Because trehalose is an important carbohydrate for the metabolism of insects, studies have focused on the enzymes of its biosynthetic pathway to determine potential inhibitors. Kern et al. (2012) suggested that interference in trehalose synthesis could lead to the discovery of new insecticide action mechanisms because TPS (the other enzyme involved in trehalose synthesis) is also a potential drug target. The mechanism of inhibition of trehalose synthesis enzymes as a viable contribution to new insecticides is supported by previous studies (Chen et al., 2010; Tang et al., 2010). Trehalose was suggested as a likely source of energy for Plasmodium in A. gambiae mosquitoes after they feed on blood infected with these pathogens, since the parasite directly captures and metabolizes trehalose or is hydrolyzed to glucose and then captured by Plasmodium (Liu et al., 2013).

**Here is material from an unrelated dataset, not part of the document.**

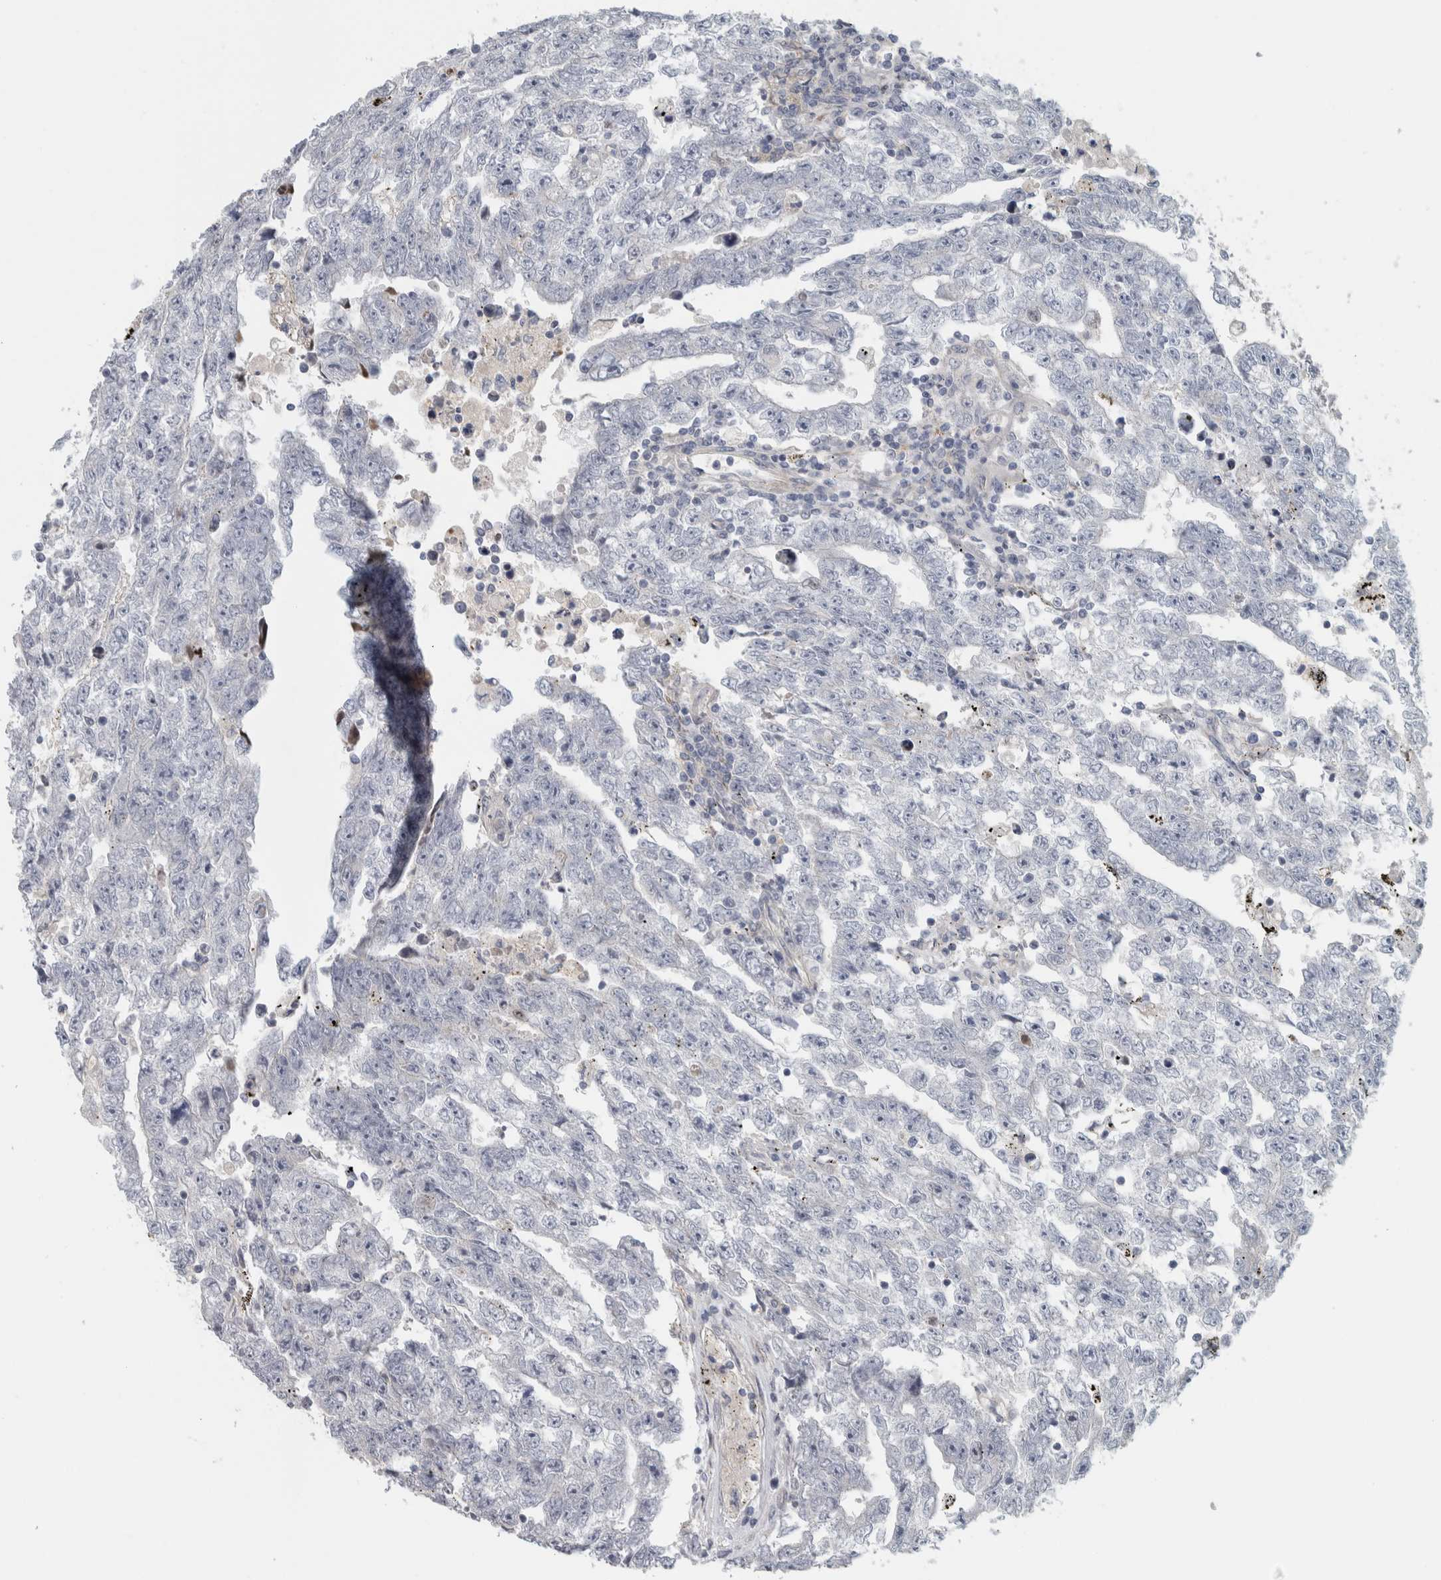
{"staining": {"intensity": "negative", "quantity": "none", "location": "none"}, "tissue": "testis cancer", "cell_type": "Tumor cells", "image_type": "cancer", "snomed": [{"axis": "morphology", "description": "Carcinoma, Embryonal, NOS"}, {"axis": "topography", "description": "Testis"}], "caption": "Tumor cells are negative for protein expression in human testis cancer (embryonal carcinoma). Brightfield microscopy of immunohistochemistry (IHC) stained with DAB (3,3'-diaminobenzidine) (brown) and hematoxylin (blue), captured at high magnification.", "gene": "ZNF804B", "patient": {"sex": "male", "age": 25}}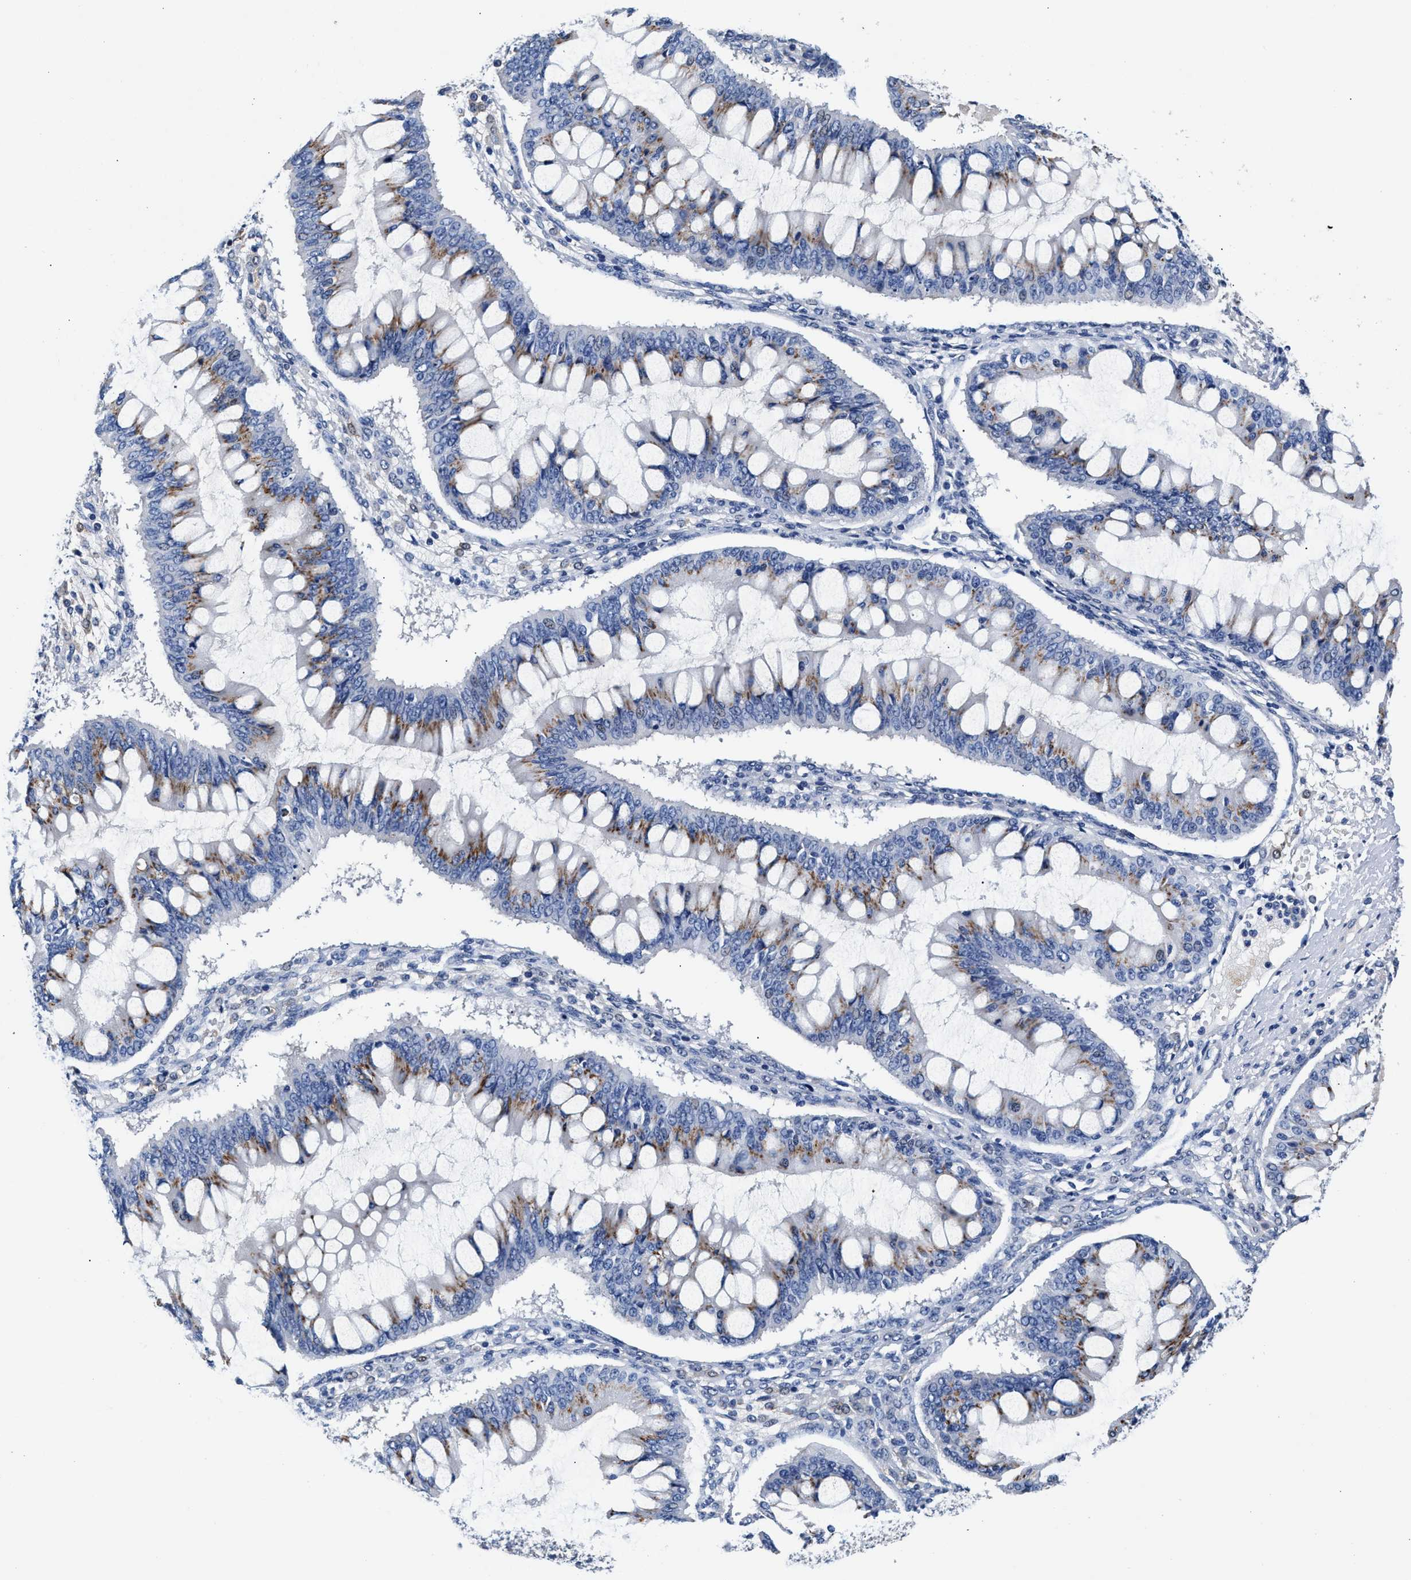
{"staining": {"intensity": "moderate", "quantity": ">75%", "location": "cytoplasmic/membranous"}, "tissue": "ovarian cancer", "cell_type": "Tumor cells", "image_type": "cancer", "snomed": [{"axis": "morphology", "description": "Cystadenocarcinoma, mucinous, NOS"}, {"axis": "topography", "description": "Ovary"}], "caption": "Human mucinous cystadenocarcinoma (ovarian) stained with a brown dye displays moderate cytoplasmic/membranous positive positivity in approximately >75% of tumor cells.", "gene": "GSTM1", "patient": {"sex": "female", "age": 73}}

Recently, important drug target candidates were identified in the B. malayi nematode, that cause human filariasis, and TPP was one of the most important selected targets (Farelli et al., 2014). A vaccine is currently being developed using recombinant TPP from B. malayi with the goal of decreasing or preventing the development of the lymphatic filariasis parasite, and it has shown promising preliminary results (Kushwaha et al., 2013). Therefore, TPP is a key enzyme that plays a fundamental role in insect metabolism and physiology, and its absence in mammalian cells makes it a target for insecticide development.